• WORK TO COMPLETE
Reproduce word for word the lines in the entries below, starting at the line that contains "By prioritizing thoughtful planning and clear" and ending at the line that contains "Wedding Traditions", with both of those lines included.

*** Opening of RECORDS SHOWN ***

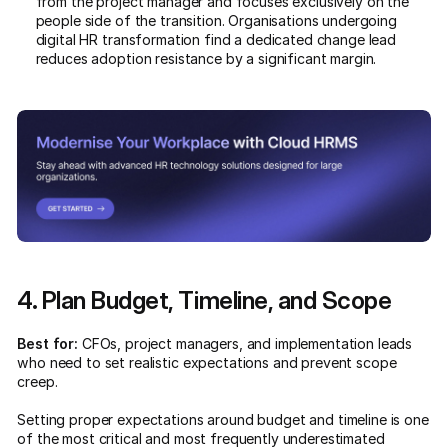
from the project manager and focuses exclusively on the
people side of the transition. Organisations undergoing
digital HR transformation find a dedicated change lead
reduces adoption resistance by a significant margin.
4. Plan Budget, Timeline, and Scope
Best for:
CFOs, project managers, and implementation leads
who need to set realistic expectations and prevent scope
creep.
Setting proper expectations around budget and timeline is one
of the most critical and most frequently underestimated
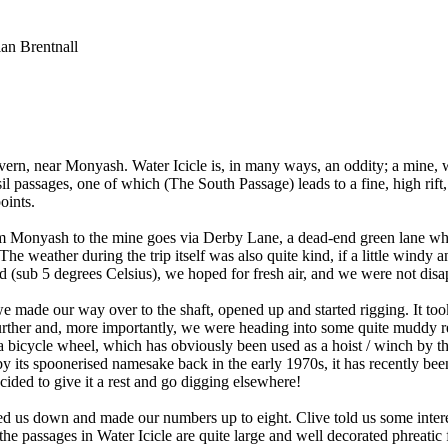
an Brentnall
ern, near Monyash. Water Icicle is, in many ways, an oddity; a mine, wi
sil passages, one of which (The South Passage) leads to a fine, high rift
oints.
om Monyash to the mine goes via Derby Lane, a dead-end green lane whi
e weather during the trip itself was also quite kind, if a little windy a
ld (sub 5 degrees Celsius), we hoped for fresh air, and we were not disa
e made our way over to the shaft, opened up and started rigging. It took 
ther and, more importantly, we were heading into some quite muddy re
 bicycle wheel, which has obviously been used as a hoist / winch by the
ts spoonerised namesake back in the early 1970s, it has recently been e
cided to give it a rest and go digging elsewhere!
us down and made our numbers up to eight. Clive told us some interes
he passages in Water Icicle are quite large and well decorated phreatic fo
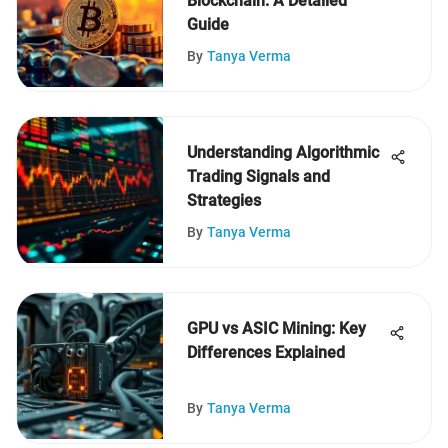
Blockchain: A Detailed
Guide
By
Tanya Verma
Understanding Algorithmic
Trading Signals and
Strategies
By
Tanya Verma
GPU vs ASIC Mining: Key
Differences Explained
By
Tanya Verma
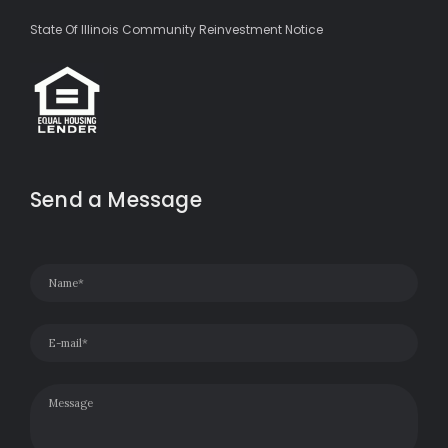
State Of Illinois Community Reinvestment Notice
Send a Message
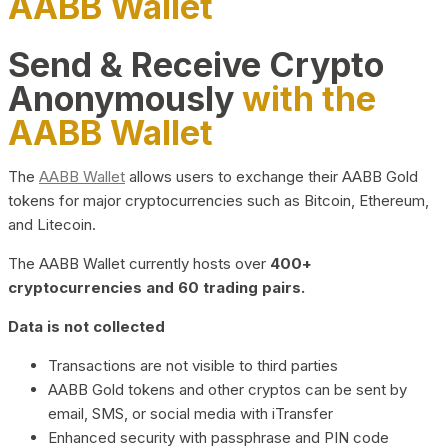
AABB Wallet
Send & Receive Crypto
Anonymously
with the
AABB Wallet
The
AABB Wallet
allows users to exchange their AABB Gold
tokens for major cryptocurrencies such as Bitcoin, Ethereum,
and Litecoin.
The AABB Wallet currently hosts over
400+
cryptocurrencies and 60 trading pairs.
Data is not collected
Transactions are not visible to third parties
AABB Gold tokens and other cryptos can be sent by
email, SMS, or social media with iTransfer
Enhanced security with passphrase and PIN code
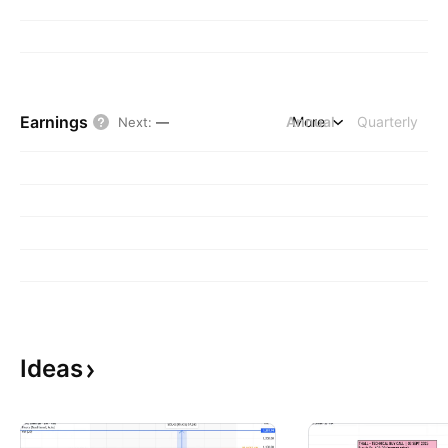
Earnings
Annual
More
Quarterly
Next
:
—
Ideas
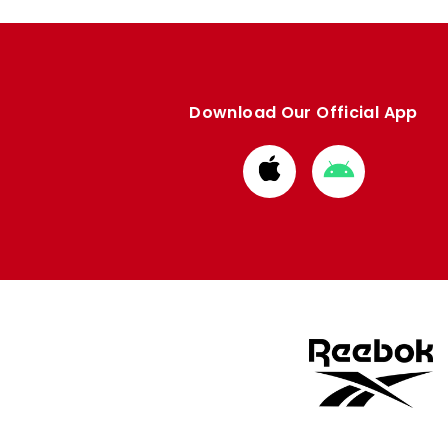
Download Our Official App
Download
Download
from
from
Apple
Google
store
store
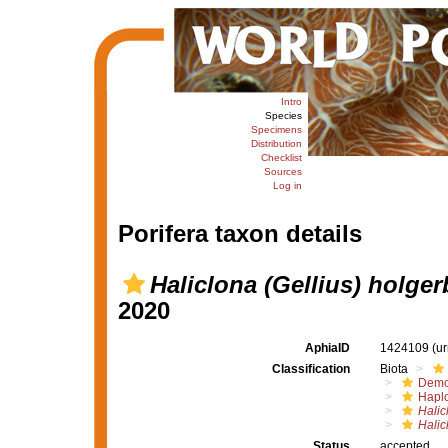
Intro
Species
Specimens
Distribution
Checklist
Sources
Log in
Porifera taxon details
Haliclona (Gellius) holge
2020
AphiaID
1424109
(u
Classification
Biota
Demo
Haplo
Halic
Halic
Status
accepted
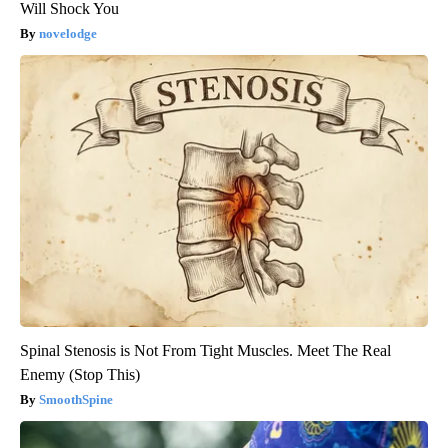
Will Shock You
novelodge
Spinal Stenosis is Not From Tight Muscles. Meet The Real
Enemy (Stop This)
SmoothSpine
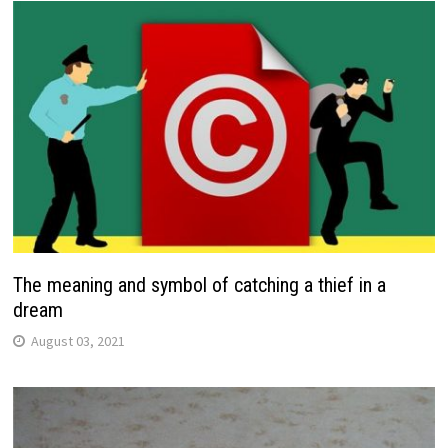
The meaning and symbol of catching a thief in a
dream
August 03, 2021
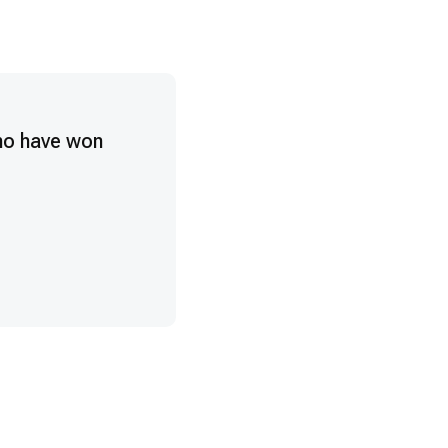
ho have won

*** Close of RECORDS SHOWN ***
*** Opening of RECORDS SHOWN ***

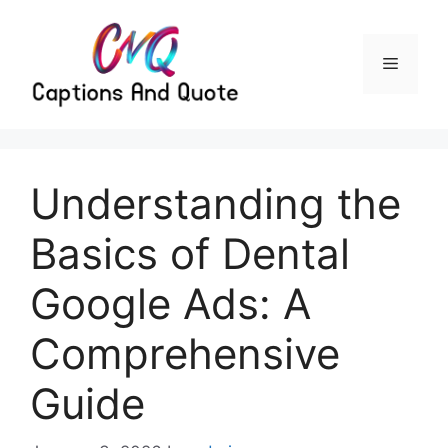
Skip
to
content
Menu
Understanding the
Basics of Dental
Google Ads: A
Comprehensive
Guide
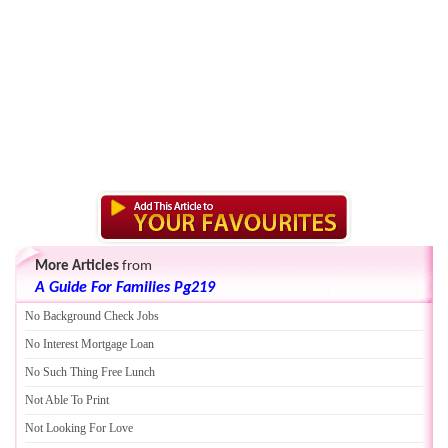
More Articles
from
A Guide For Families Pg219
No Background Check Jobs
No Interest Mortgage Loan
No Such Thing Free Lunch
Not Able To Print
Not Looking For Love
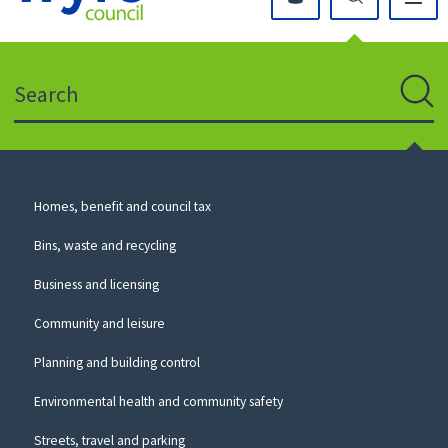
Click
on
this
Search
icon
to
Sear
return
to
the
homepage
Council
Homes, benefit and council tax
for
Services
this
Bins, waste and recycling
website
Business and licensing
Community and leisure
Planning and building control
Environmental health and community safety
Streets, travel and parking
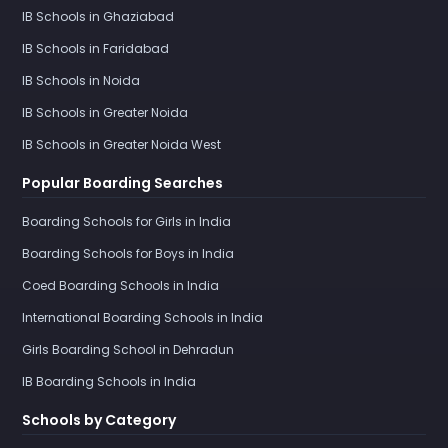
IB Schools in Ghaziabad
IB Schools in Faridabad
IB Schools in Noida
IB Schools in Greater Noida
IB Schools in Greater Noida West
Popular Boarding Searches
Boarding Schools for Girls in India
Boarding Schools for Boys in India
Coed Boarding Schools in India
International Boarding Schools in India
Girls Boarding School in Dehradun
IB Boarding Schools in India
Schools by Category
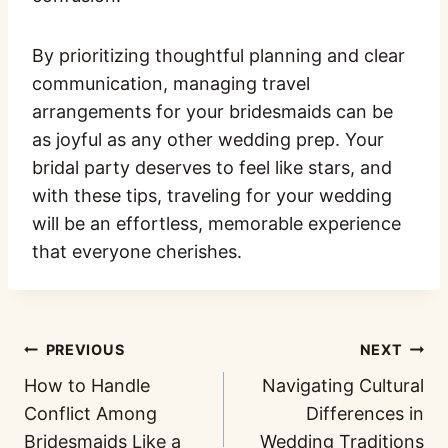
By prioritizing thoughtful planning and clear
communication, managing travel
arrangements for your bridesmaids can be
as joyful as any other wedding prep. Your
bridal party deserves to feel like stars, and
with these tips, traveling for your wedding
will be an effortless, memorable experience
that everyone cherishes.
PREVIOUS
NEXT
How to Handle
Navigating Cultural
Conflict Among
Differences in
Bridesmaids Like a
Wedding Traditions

*** Close of RECORDS SHOWN ***
*** Opening of RECORDS SHOWN ***

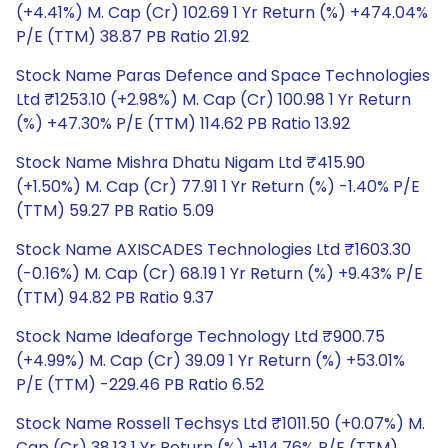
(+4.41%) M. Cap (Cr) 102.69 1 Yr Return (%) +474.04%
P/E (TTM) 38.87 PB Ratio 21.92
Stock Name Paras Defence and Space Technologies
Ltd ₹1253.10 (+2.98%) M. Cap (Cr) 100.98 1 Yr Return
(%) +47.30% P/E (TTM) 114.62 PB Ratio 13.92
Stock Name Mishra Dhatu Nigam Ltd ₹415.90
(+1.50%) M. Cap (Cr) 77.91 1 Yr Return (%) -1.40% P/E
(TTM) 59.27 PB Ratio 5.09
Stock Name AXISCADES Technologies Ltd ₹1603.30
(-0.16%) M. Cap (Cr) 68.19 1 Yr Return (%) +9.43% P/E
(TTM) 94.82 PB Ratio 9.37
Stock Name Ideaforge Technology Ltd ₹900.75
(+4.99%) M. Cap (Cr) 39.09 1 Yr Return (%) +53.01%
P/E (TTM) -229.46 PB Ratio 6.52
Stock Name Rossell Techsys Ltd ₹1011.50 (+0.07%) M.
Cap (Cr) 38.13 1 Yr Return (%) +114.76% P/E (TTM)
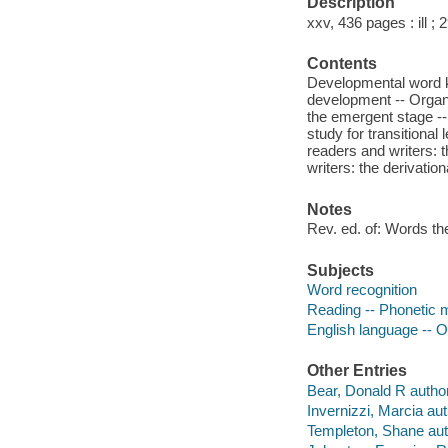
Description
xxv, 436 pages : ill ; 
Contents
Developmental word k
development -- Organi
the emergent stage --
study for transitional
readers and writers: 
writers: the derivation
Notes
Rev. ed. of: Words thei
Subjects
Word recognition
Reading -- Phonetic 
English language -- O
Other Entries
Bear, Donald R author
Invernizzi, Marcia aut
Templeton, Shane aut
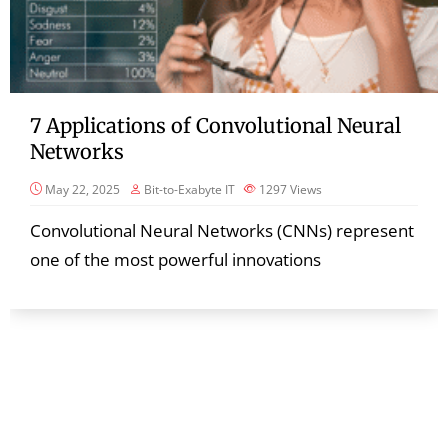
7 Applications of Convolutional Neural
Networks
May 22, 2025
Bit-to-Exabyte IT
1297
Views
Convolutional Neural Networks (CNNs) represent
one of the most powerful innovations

*** Close of RECORDS SHOWN ***

• ANSWER BOX
By prioritizing thoughtful planning and clear
communication, managing travel
arrangements for your bridesmaids can be
as joyful as any other wedding prep. Your
bridal party deserves to feel like stars, and
with these tips, traveling for your wedding
will be an effortless, memorable experience
that everyone cherishes.
PREVIOUS
NEXT
How to Handle
Navigating Cultural
Conflict Among
Differences in
Bridesmaids Like a
Wedding Traditions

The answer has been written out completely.